Seattle Now & Then: Denny Hill, 1903

(click to enlarge photos)

THEN1: The three bay windows of the Wayne Apartments at far left mark the start of Denny Hill’s incline prior to 1903. More than a hundred feet of its slopes were incrementally sluiced away through 1930, leaving behind flatland Belltown.
NOW1: Soon to be demolished, the Wayne Apartments’ bay windows (upper left) are partly concealed by foliage. Buster Simpson (left) and Steve Hall stand in the crosswalk at Second and Bell. (Jean Sherrard)

(Published in The Seattle Times online on May 12, 2022
and in PacificNW Magazine of the print Times on May 15, 2022)

A surviving signpost to Belltown’s origins soon will fall
By Jean Sherrard

Some ancient parchment, as historians know, is scrubbed clean and rewritten upon while leaving behind faint traces of the original text. Such a page is known as a palimpsest.

When exploring the crosshatch of Seattle streets and architecture with this column’s founder Paul Dorpat two decades ago, I realized that his X-ray photographic vision of our ephemeral city included similar traces. The residues, like double exposures, appeared in unlikely places and cracked open historical clues and mysteries aplenty.

This week’s “Then” photo revisits an early discovery of Paul’s that cemented his vocation as historical detector and photographic repeater. He penned a lengthy account of his efforts in the Dec. 20, 1978, edition of the weekly Seattle Sun. The headline: “Digging Up the Past of the Late and Great Denny Hill.”

Perusing a photo collection, he came upon a portrait of the city unlike any he had seen. While “uncannily familiar,” this image did not seem to match Seattle’s existing topography. Paul concluded that it was a place “that had somehow lost its future, for it appeared to be in no way findable in our here and now.”

Then came a “Eureka!” moment.

With a magnifying glass, the name “Bell” emerged on a street sign. Familiar with Mama’s Mexican Restaurant at the corner of Second and Bell, Paul was thrilled to recognize the triple set of bay windows belonging to the Wayne Apartments, built in 1890.

The original clapboard had been covered with asbestos “war brick” siding, but the pictorial puzzle was solved. Denny Hill’s “back side,” 220 feet above sea level, was revealed in this rare, south-facing view of what today is called Belltown, captured just before an early regrade of 1903.

Among few remaining pre-regrade structures, the bay-windowed Wayne has shone prominently and repeatedly over four decades — in “Now & Then” in 1984 and in lectures and books, including our 2018 tome “Seattle Now & Then: The Historic Hundred.” The edifice has born witness to change, loss and the thrill of discovery.

But not for long.

In early April, we received word from artist Buster Simpson and Steve Hall, a preservation advocate with Friends of Historic Belltown, that the Wayne and adjacent structures along Second Avenue soon will be destroyed. Though they achieved landmark status in 2015, exemptions to the ruling are allowing a prospective 9-floor retail-residential building to fill the space. Its height will more than match the original summit of Denny Hill.

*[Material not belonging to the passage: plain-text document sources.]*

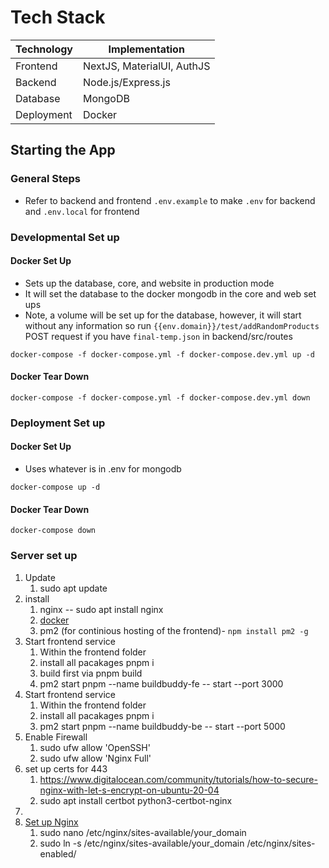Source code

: # Tech Stack

| Technology             | Implementation         |
|------------------------|------------------------|
| Frontend               | NextJS, MaterialUI, AuthJS|
| Backend                | Node.js/Express.js |
| Database               | MongoDB |
| Deployment             | Docker |

## Starting the App
### General Steps
- Refer to backend and frontend `.env.example` to make `.env` for backend and `.env.local` for frontend

### Developmental Set up
#### Docker Set Up 
- Sets up the database, core, and website in production mode
- It will set the database to the docker mongodb in the core and web set ups
- Note, a volume will be set up for the database, however, it will start without any information so run `{{env.domain}}/test/addRandomProducts` POST request if you have `final-temp.json` in backend/src/routes

`docker-compose -f docker-compose.yml -f docker-compose.dev.yml up -d`
#### Docker Tear Down 
`docker-compose -f docker-compose.yml -f docker-compose.dev.yml down`

### Deployment Set up
#### Docker Set Up 
- Uses whatever is in .env for mongodb 

`docker-compose up -d`
#### Docker Tear Down 
`docker-compose down`

### Server set up
1. Update 
   1. sudo apt update
2. install 
   1. nginx -- sudo apt install nginx
   2. [docker](https://docs.docker.com/engine/install/ubuntu/) 
   3. pm2 (for continious hosting of the frontend)- `npm install pm2 -g`
3. Start frontend service
   1. Within the frontend folder
   2. install all pacakages pnpm i
   3. build first via pnpm build
   4. pm2 start pnpm --name buildbuddy-fe -- start --port 3000
4. Start frontend service
   1. Within the frontend folder
   2. install all pacakages pnpm i
   3. pm2 start pnpm --name buildbuddy-be -- start --port 5000
5. Enable Firewall
   1. sudo ufw allow 'OpenSSH'
   2. sudo ufw allow 'Nginx Full'
6. set up certs for 443
   1. https://www.digitalocean.com/community/tutorials/how-to-secure-nginx-with-let-s-encrypt-on-ubuntu-20-04
   2. sudo apt install certbot python3-certbot-nginx
7. 
8. [Set up Nginx](https://www.digitalocean.com/community/tutorials/how-to-install-nginx-on-ubuntu-20-04#step-5-%E2%80%93-setting-up-server-blocks-(recommended))
   1. sudo nano /etc/nginx/sites-available/your_domain
   2. sudo ln -s /etc/nginx/sites-available/your_domain /etc/nginx/sites-enabled/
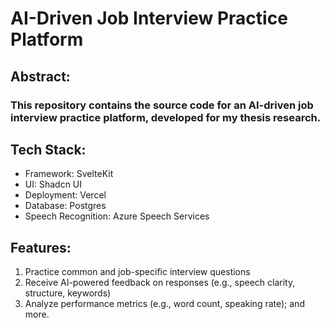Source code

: # AI-Driven Job Interview Practice Platform

## Abstract:

### This repository contains the source code for an AI-driven job interview practice platform, developed for my thesis research.

## Tech Stack:

- Framework: SvelteKit
- UI: Shadcn UI
- Deployment: Vercel
- Database: Postgres
- Speech Recognition: Azure Speech Services

## Features:

1. Practice common and job-specific interview questions
2. Receive AI-powered feedback on responses (e.g., speech clarity, structure, keywords)
3. Analyze performance metrics (e.g., word count, speaking rate); and more.
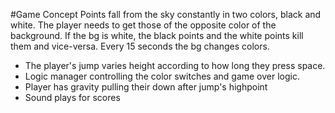 #Game Concept
Points fall from the sky constantly in two colors, black and white. 
The player needs to get those of the opposite color of the background. If the bg is white, the black points and the white points kill them and vice-versa.
Every 15 seconds the bg changes colors.

- The player's jump varies height according to how long they press space.
- Logic manager controlling the color switches and game over logic.
- Player has gravity pulling their down after jump's highpoint
- Sound plays for scores
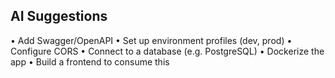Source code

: ## AI Suggestions

• Add Swagger/OpenAPI
• Set up environment profiles (dev, prod)
• Configure CORS
• Connect to a database (e.g. PostgreSQL)
• Dockerize the app
• Build a frontend to consume this
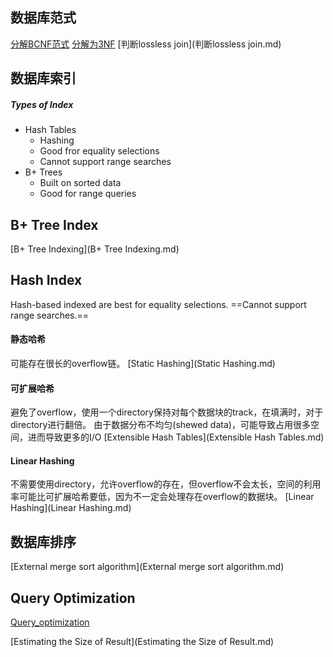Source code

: ## 数据库范式
[分解BCNF范式](分解BCNF范式.md)
[分解为3NF](分解为3NF.md)
[判断lossless join](判断lossless join.md)


## 数据库索引
##### Types of Index
+ Hash Tables
  + Hashing
  + Good fror equality selections
  + Cannot support range searches
+ B+ Trees
  + Built on sorted data
  + Good for range queries

## B+ Tree Index
[B+ Tree Indexing](B+ Tree Indexing.md)

## Hash Index
Hash-based indexed are best for equality selections. ==Cannot support range searches.==

#### 静态哈希
可能存在很长的overflow链。
[Static Hashing](Static Hashing.md)

#### 可扩展哈希
避免了overflow，使用一个directory保持对每个数据块的track，在填满时，对于directory进行翻倍。
由于数据分布不均匀(shewed data)，可能导致占用很多空间，进而导致更多的I/O
[Extensible Hash Tables](Extensible Hash Tables.md)

#### Linear Hashing
不需要使用directory，允许overflow的存在，但overflow不会太长，空间的利用率可能比可扩展哈希要低，因为不一定会处理存在overflow的数据块。
[Linear Hashing](Linear Hashing.md)


## 数据库排序
[External merge sort algorithm](External merge sort algorithm.md)

## Query Optimization
[Query_optimization](Query_optimization.md)

[Estimating the Size of Result](Estimating the Size of Result.md)
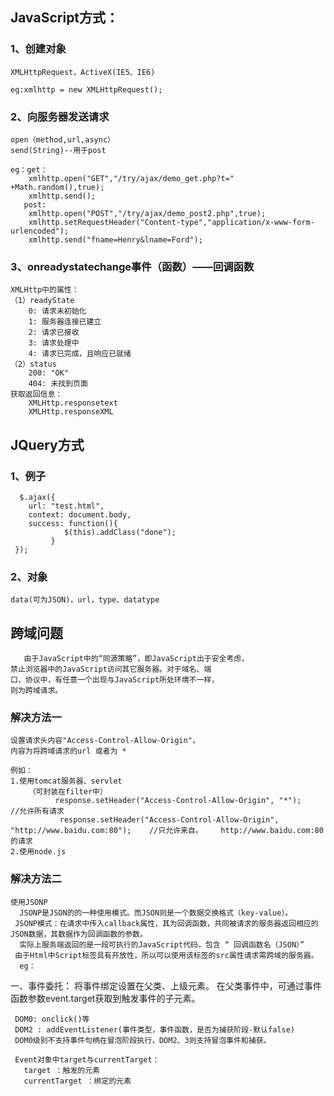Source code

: ## JavaScript方式：
### 1、创建对象
	XMLHttpRequest，ActiveX(IE5、IE6)

	eg:xmlhttp = new XMLHttpRequest();
### 2、向服务器发送请求
	open（method,url,async）
	send(String)--用于post

	eg：get：			
		xmlhttp.open("GET","/try/ajax/demo_get.php?t=" +Math.random(),true);
		xmlhttp.send();	
	   post:
		xmlhttp.open("POST","/try/ajax/demo_post2.php",true);
		xmlhttp.setRequestHeader("Content-type","application/x-www-form-urlencoded");
		xmlhttp.send("fname=Henry&lname=Ford");

### 3、onreadystatechange事件（函数）——回调函数
	XMLHttp中的属性：
	（1）readyState
		0: 请求未初始化
		1: 服务器连接已建立
		2: 请求已接收
		3: 请求处理中
		4: 请求已完成，且响应已就绪	
	（2）status	
		200: "OK"
		404: 未找到页面
	获取返回信息：
		XMLHttp.responsetext
		XMLHttp.responseXML

## JQuery方式
### 1、例子
	  $.ajax({ 
		url: "test.html", 
		context: document.body,
		success: function(){
       	 	 	$(this).addClass("done");
      		 }
	 });
### 2、对象
	data(可为JSON)，url，type、datatype
		

## 跨域问题
       由于JavaScript中的“同源策略”，即JavaScript出于安全考虑，
  	禁止浏览器中的JavaScript访问其它服务器。对于域名、端 
 	口、协议中，有任意一个出现与JavaScript所处环境不一样，
  	则为跨域请求。
   
  ### 解决方法一
	设置请求头内容"Access-Control-Allow-Origin"，  
	内容为将跨域请求的url 或者为 *
 	
	例如：
	1.使用tomcat服务器、servlet
        （可封装在filter中）
              response.setHeader("Access-Control-Allow-Origin", "*");     //允许所有请求
               response.setHeader("Access-Control-Allow-Origin", "http://www.baidu.com:80");    //只允许来自。    http://www.baidu.com:80的请求
    2.使用node.js 
       
### 解决方法二
    使用JSONP 
      JSONP是JSON的的一种使用模式。而JSON则是一个数据交换格式（key-value）。
     JSONP模式：在请求中传入callback属性，其为回调函数，共同被请求的服务器返回相应的JSON数据，其数据作为回调函数的参数。
      实际上服务端返回的是一段可执行的JavaScript代码，包含 “ 回调函数名（JSON）”
     由于Html中Script标签具有开放性，所以可以使用该标签的src属性请求需跨域的服务器。
      eg：
       

一、事件委托：
     将事件绑定设置在父类、上级元素。
     在父类事件中，可通过事件函数参数event.target获取到触发事件的子元素。

     DOM0: onclick()等
     DOM2 : addEventListener(事件类型，事件函数，是否为捕获阶段-默认false)
     DOM0级别不支持事件句柄在冒泡阶段执行，DOM2、3则支持冒泡事件和捕获。

     Event对象中target与currentTarget：
       target ：触发的元素
       currentTarget ：绑定的元素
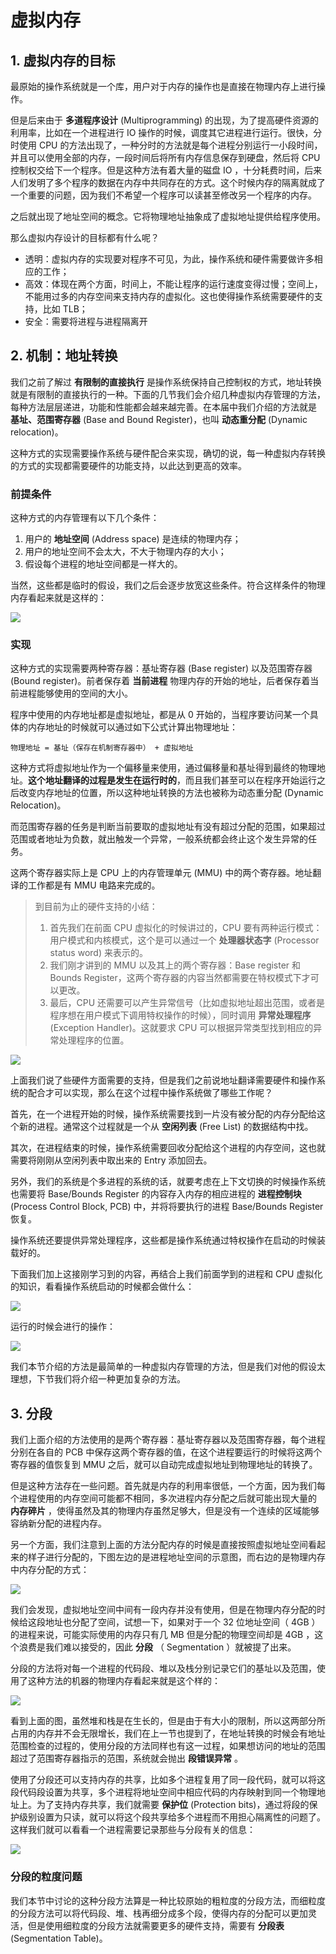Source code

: # 虚拟内存

## 1. 虚拟内存的目标

最原始的操作系统就是一个库，用户对于内存的操作也是直接在物理内存上进行操作。

但是后来由于 **多道程序设计** (Multiprogramming) 的出现，为了提高硬件资源的利用率，比如在一个进程进行 IO 操作的时候，调度其它进程进行运行。很快，分时使用 CPU 的方法出现了，一种分时的方法就是每个进程分别运行一小段时间，并且可以使用全部的内存，一段时间后将所有内存信息保存到硬盘，然后将 CPU 控制权交给下一个程序。但是这种方法有着大量的磁盘 IO ，十分耗费时间，后来人们发明了多个程序的数据在内存中共同存在的方式。这个时候内存的隔离就成了一个重要的问题，因为我们不希望一个程序可以读甚至修改另一个程序的内存。

之后就出现了地址空间的概念。它将物理地址抽象成了虚拟地址提供给程序使用。

那么虚拟内存设计的目标都有什么呢？

* 透明：虚拟内存的实现要对程序不可见，为此，操作系统和硬件需要做许多相应的工作；
* 高效：体现在两个方面，时间上，不能让程序的运行速度变得过慢；空间上，不能用过多的内存空间来支持内存的虚拟化。这也使得操作系统需要硬件的支持，比如 TLB；
* 安全：需要将进程与进程隔离开

## 2. 机制：地址转换

我们之前了解过 **有限制的直接执行** 是操作系统保持自己控制权的方式，地址转换就是有限制的直接执行的一种。下面的几节我们会介绍几种虚拟内存管理的方法，每种方法层层递进，功能和性能都会越来越完善。在本届中我们介绍的方法就是 **基址、范围寄存器** (Base and Bound Register)，也叫 **动态重分配** (Dynamic relocation)。

这种方式的实现需要操作系统与硬件配合来实现，确切的说，每一种虚拟内存转换的方式的实现都需要硬件的功能支持，以此达到更高的效率。

### 前提条件

这种方式的内存管理有以下几个条件：

1. 用户的 **地址空间** (Address space) 是连续的物理内存；
2. 用户的地址空间不会太大，不大于物理内存的大小；
3. 假设每个进程的地址空间都是一样大的。

当然，这些都是临时的假设，我们之后会逐步放宽这些条件。符合这样条件的物理内存看起来就是这样的：

![](images/vm/1.png)

### 实现

这种方式的实现需要两种寄存器：基址寄存器 (Base register) 以及范围寄存器 (Bound register)。前者保存着 **当前进程** 物理内存的开始的地址，后者保存着当前进程能够使用的空间的大小。

程序中使用的内存地址都是虚拟地址，都是从 0 开始的，当程序要访问某一个具体的内存地址的时候就可以通过如下公式计算出物理地址：

    物理地址 = 基址（保存在机制寄存器中） + 虚拟地址

这种方式将虚拟地址作为一个偏移量来使用，通过偏移量和基址得到最终的物理地址。**这个地址翻译的过程是发生在运行时的**，而且我们甚至可以在程序开始运行之后改变内存地址的位置，所以这种地址转换的方法也被称为动态重分配 (Dynamic Relocation)。

而范围寄存器的任务是判断当前要取的虚拟地址有没有超过分配的范围，如果超过范围或者地址为负数，就出触发一个异常，一般系统都会终止这个发生异常的任务。

这两个寄存器实际上是 CPU 上的内存管理单元 (MMU) 中的两个寄存器。地址翻译的工作都是有 MMU 电路来完成的。

> 到目前为止的硬件支持的小结：
> 1. 首先我们在前面 CPU 虚拟化的时候讲过的，CPU 要有两种运行模式：用户模式和内核模式，这个是可以通过一个 **处理器状态字** (Processor status word) 来表示的。
> 2. 我们刚才讲到的 MMU 以及其上的两个寄存器：Base register 和 Bounds Register，这两个寄存器的内容当然都需要在特权模式下才可以更改。
> 3. 最后，CPU 还需要可以产生异常信号（比如虚拟地址超出范围，或者是程序想在用户模式下调用特权操作的时候），同时调用 **异常处理程序** (Exception Handler)。这就要求 CPU 可以根据异常类型找到相应的异常处理程序的位置。

![](images/vm/2.png)

上面我们说了些硬件方面需要的支持，但是我们之前说地址翻译需要硬件和操作系统的配合才可以实现，那么在这个过程中操作系统做了哪些工作呢？

首先，在一个进程开始的时候，操作系统需要找到一片没有被分配的内存分配给这个新的进程。通常这个过程就是一个从 **空闲列表** (Free List) 的数据结构中找。

其次，在进程结束的时候，操作系统需要回收分配给这个进程的内存空间，这也就需要将刚刚从空闲列表中取出来的 Entry 添加回去。

另外，我们的系统是个多进程的系统的话，就要考虑在上下文切换的时候操作系统也需要将 Base/Bounds Register 的内容存入内存的相应进程的 **进程控制块** (Process Control Block, PCB) 中，并将将要执行的进程 Base/Bounds Register 恢复。

操作系统还要提供异常处理程序，这些都是操作系统通过特权操作在启动的时候装载好的。

下面我们加上这接刚学习到的内容，再结合上我们前面学到的进程和 CPU 虚拟化的知识，看看操作系统启动的时候都会做什么：

![](images/vm/3.png)

运行的时候会进行的操作：

![](images/vm/4.png)

我们本节介绍的方法是最简单的一种虚拟内存管理的方法，但是我们对他的假设太理想，下节我们将介绍一种更加复杂的方法。

## 3. 分段

我们上面介绍的方法使用的是两个寄存器：基址寄存器以及范围寄存器，每个进程分别在各自的 PCB 中保存这两个寄存器的值，在这个进程要运行的时候将这两个寄存器的值恢复到 MMU 之后，就可以自动完成虚拟地址到物理地址的转换了。

但是这种方法存在一些问题。首先就是内存的利用率很低，一个方面，因为我们每个进程使用的内存空间可能都不相同，多次进程内存分配之后就可能出现大量的 **内存碎片** ，使得虽然及其的物理内存虽然足够大，但是没有一个连续的区域能够容纳新分配的进程内存。

另一个方面，我们注意到上面的方法分配内存的时候是直接按照虚拟地址空间看起来的样子进行分配的，下图左边的是进程地址空间的示意图，而右边的是物理内存中内存分配的方式：

![](images/vm/5.png)

我们会发现，虚拟地址空间中间有一段内存并没有使用，但是在物理内存分配的时候给这段地址也分配了空间，试想一下，如果对于一个 32 位地址空间（ 4GB ）的进程来说，可能实际使用的内存只有几 MB 但是分配的物理空间却是 4GB ，这个浪费是我们难以接受的，因此 **分段** （ Segmentation ）就被提了出来。

分段的方法将对每一个进程的代码段、堆以及栈分别记录它们的基址以及范围，使用了这种方法的机器的物理内存看起来就是这个样的：

![](images/vm/6.png)

看到上面的图，虽然堆和栈是在生长的，但是由于有大小的限制，所以这两部分所占用的内存并不会无限增长，我们在上一节也提到了，在地址转换的时候会有地址范围检查的过程的，使用分段的方法同样也有这一过程，如果想访问的地址的范围超过了范围寄存器指示的范围，系统就会抛出 **段错误异常** 。

使用了分段还可以支持内存的共享，比如多个进程复用了同一段代码，就可以将这段代码段设置为共享，多个进程将地址空间中相应代码的内存映射到同一个物理地址上。为了支持内存共享，我们就需要 **保护位** (Protection bits)，通过将段的保护级别设置为只读，就可以将这个段共享给多个进程而不用担心隔离性的问题了。这样我们就可以看看一个进程需要记录那些与分段有关的信息：

![](images/vm/7.png)

### 分段的粒度问题

我们本节中讨论的这种分段方法算是一种比较原始的粗粒度的分段方法，而细粒度的分段方法可以将代码段、堆、栈再细分成多个段，使得内存的分配可以更加灵活，但是使用细粒度的分段方法就需要更多的硬件支持，需要有 **分段表** (Segmentation Table)。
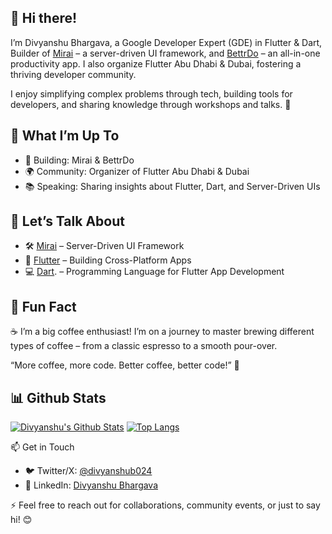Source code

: ## 👋 Hi there!

I’m Divyanshu Bhargava, a Google Developer Expert (GDE) in Flutter & Dart, Builder of [Mirai](https://github.com/BuildMirai/mirai) – a server-driven UI framework, and [BettrDo](https://bettrdo.com/) – an all-in-one productivity app. I also organize Flutter Abu Dhabi & Dubai, fostering a thriving developer community.

I enjoy simplifying complex problems through tech, building tools for developers, and sharing knowledge through workshops and talks. 🚀

## 🚀 What I’m Up To

-	🔨 Building: Mirai & BettrDo
-	🌍 Community: Organizer of Flutter Abu Dhabi & Dubai
-	📚 Speaking: Sharing insights about Flutter, Dart, and Server-Driven UIs

## 💬 Let’s Talk About

-	🛠️ [Mirai](https://github.com/BuildMirai/mirai) – Server-Driven UI Framework
- 📱 [Flutter](https://flutter.dev) – Building Cross-Platform Apps
-	💻 [Dart](https://dart.dev). – Programming Language for Flutter App Development

## 🎯 Fun Fact

☕ I’m a big coffee enthusiast! I’m on a journey to master brewing different types of coffee – from a classic espresso to a smooth pour-over.

“More coffee, more code. Better coffee, better code!” 🚀

  
  
## 📊 Github Stats 

[![Divyanshu's Github Stats](https://github-readme-stats.vercel.app/api?username=divyanshub024&count_private=true&theme=default&show_icons=true&rank_icon=percentile&line_height=24)](https://github.com/divyanshub024)
[![Top Langs](https://github-readme-stats.vercel.app/api/top-langs/?username=divyanshub024&layout=compact&langs_count=8&theme=default&size_weight=0.7&count_weight=0.3)](https://github.com/divyanshub024)


📫 Get in Touch
- 🐦 Twitter/X: [@divyanshub024](https://x.com/divyanshub024)
-	💼 LinkedIn: [Divyanshu Bhargava](https://www.linkedin.com/in/divyanshub024/)

⚡️ Feel free to reach out for collaborations, community events, or just to say hi! 😊
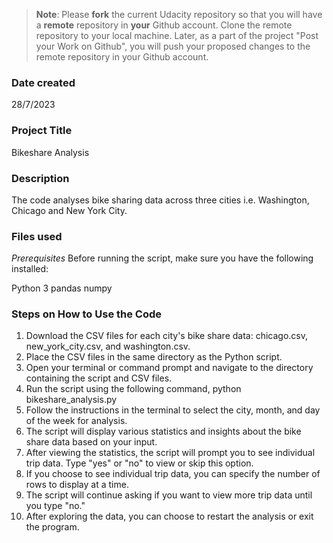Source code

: >**Note**: Please **fork** the current Udacity repository so that you will have a **remote** repository in **your** Github account. Clone the remote repository to your local machine. Later, as a part of the project "Post your Work on Github", you will push your proposed changes to the remote repository in your Github account.

### Date created
28/7/2023

### Project Title
Bikeshare Analysis

### Description
The code analyses bike sharing data across three cities i.e. Washington, Chicago and New York City.

### Files used
*Prerequisites*
Before running the script, make sure you have the following installed:

Python 3
pandas
numpy

### Steps on How to Use the Code

1. Download the CSV files for each city's bike share data: chicago.csv, new_york_city.csv, and washington.csv.
2. Place the CSV files in the same directory as the Python script.
3. Open your terminal or command prompt and navigate to the directory containing the script and CSV files.
4. Run the script using the following command, python bikeshare_analysis.py
5. Follow the instructions in the terminal to select the city, month, and day of the week for analysis.
6. The script will display various statistics and insights about the bike share data based on your input.
7. After viewing the statistics, the script will prompt you to see individual trip data. Type "yes" or "no" to view or skip this option.
8. If you choose to see individual trip data, you can specify the number of rows to display at a time.
9. The script will continue asking if you want to view more trip data until you type "no."
10. After exploring the data, you can choose to restart the analysis or exit the program.
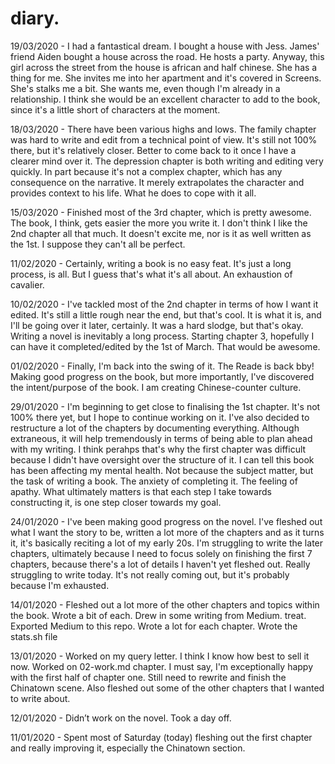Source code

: # diary.

19/03/2020 - I had a fantastical dream. I bought a house with Jess. James' friend Aiden bought a house across the road. He hosts a party. Anyway, this girl across the street from the house is african and half chinese. She has a thing for me. She invites me into her apartment and it's covered in Screens. She's stalks me a bit. She wants me, even though I'm already in a relationship. I think she would be an excellent character to add to the book, since it's a little short of characters at the moment. 

18/03/2020 - There have been various highs and lows. The family chapter was hard to write and edit from a technical point of view. It's still not 100% there, but it's relatively closer. Better to come back to it once I have a clearer mind over it. The depression chapter is both writing and editing very quickly. In part because it's not a complex chapter, which has any consequence on the narrative. It merely extrapolates the character and provides context to his life. What he does to cope with it all.

15/03/2020 - Finished most of the 3rd chapter, which is pretty awesome. The book, I think, gets easier the more you write it. I don't think I like the 2nd chapter all that much. It doesn't excite me, nor is it as well written as the 1st. I suppose they can't all be perfect.

11/02/2020 - Certainly, writing a book is no easy feat. It's just a long process, is all. But I guess that's what it's all about. An exhaustion of cavalier.

10/02/2020 - I've tackled most of the 2nd chapter in terms of how I want it edited. It's still a little rough near the end, but that's cool. It is what it is, and I'll be going over it later, certainly. It was a hard slodge, but that's okay. Writing a novel is inevitably a long process. Starting chapter 3, hopefully I can have it completed/edited by the 1st of March. That would be awesome.

01/02/2020 - Finally, I'm back into the swing of it. The Reade is back bby! Making good progress on the book, but more importantly, I've discovered the intent/purpose of the book. I am creating Chinese-counter culture.

29/01/2020 - I'm beginning to get close to finalising the 1st chapter. It's not 100% there yet, but I hope to continue working on it. I've also decided to restructure a lot of the chapters by documenting everything. Although extraneous, it will help tremendously in terms of being able to plan ahead with my writing. I think perahps that's why the first chapter was difficult because I didn't have oversight over the structure of it. I can tell this book has been affecting my mental health. Not because the subject matter, but the task of writing a book. The anxiety of completing it. The feeling of apathy. What ultimately matters is that each step I take towards constructing it, is one step closer towards my goal.

24/01/2020 - I've been making good progress on the novel. I've fleshed out what I want the story to be, written a lot more of the chapters and as it turns it, it's basically reciting a lot of my early 20s. I'm struggling to write the later chapters, ultimately because I need to focus solely on finishing the first 7 chapters, because there's a lot of details I haven't yet fleshed out. Really struggling to write today. It's not really coming out, but it's probably because I'm exhausted.

14/01/2020 - Fleshed out a lot more of the other chapters and topics within the book. Wrote a bit of each. Drew in some writing from Medium. treat. Exported Medium to this repo. Wrote a lot for each chapter. Wrote the stats.sh file

13/01/2020 - Worked on my query letter. I think I know how best to sell it now. Worked on 02-work.md chapter. I must say, I'm exceptionally happy with the first half of chapter one. Still need to rewrite and finish the Chinatown scene. Also fleshed out some of the other chapters that I wanted to write about.

12/01/2020 - Didn’t work on the novel. Took a day off.

11/01/2020 - Spent most of Saturday (today) fleshing out the first chapter and really improving it, especially the Chinatown section.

In the rueful words of historian David B. Williams, modern developers seem to be “merely rebuilding the hill one banal building at a time.”

THEN2: This rare 1895 view looks northwest from the top of Denny Hill, on the bluff above Second Avenue. At right, the home at 216 Lenora Street belonged to Seattle ex-mayor Robert Moran, who also snapped the photo. (Courtesy Hal Will)

NOW2: Increasingly decrepit, the Wayne’s 132-year-old sagging roofline soon will be replaced by a 9-floor building, with retail on the bottom and apartments above. (Jean Sherrard)A few photos of the soon-to-vanish icon follow. Accompanied by Buster Simpson, I explored the back of the old Wayne apartments and crawled up a couple rotting staircases. A special prize for those who find the pigeon eggs.


3 thoughts on “Seattle Now & Then: Denny Hill, 1903”

    1. Sadly, developers and investors have an arsenal of tactics which they can employ to overturn landmark status. One that has proven particularly effective is to allow a landmarked structure to fall into disrepair. Simply, after a number of years of rot and decay, a structure can be deemed not worthy of repair and torn down.

  1. Although two of my favorite Belltown hangouts – Shorty’s and Rocco’s – have now relocated a block further north, I will greatly miss the eclectic mix of Belltown bars, restaurants, and clubs that occupied this side of Second Ave between Bell and Blanchard. Yet another piece of Seattle’s urban character to be replaced by all too common generic retail/residential redevelopment. So sad.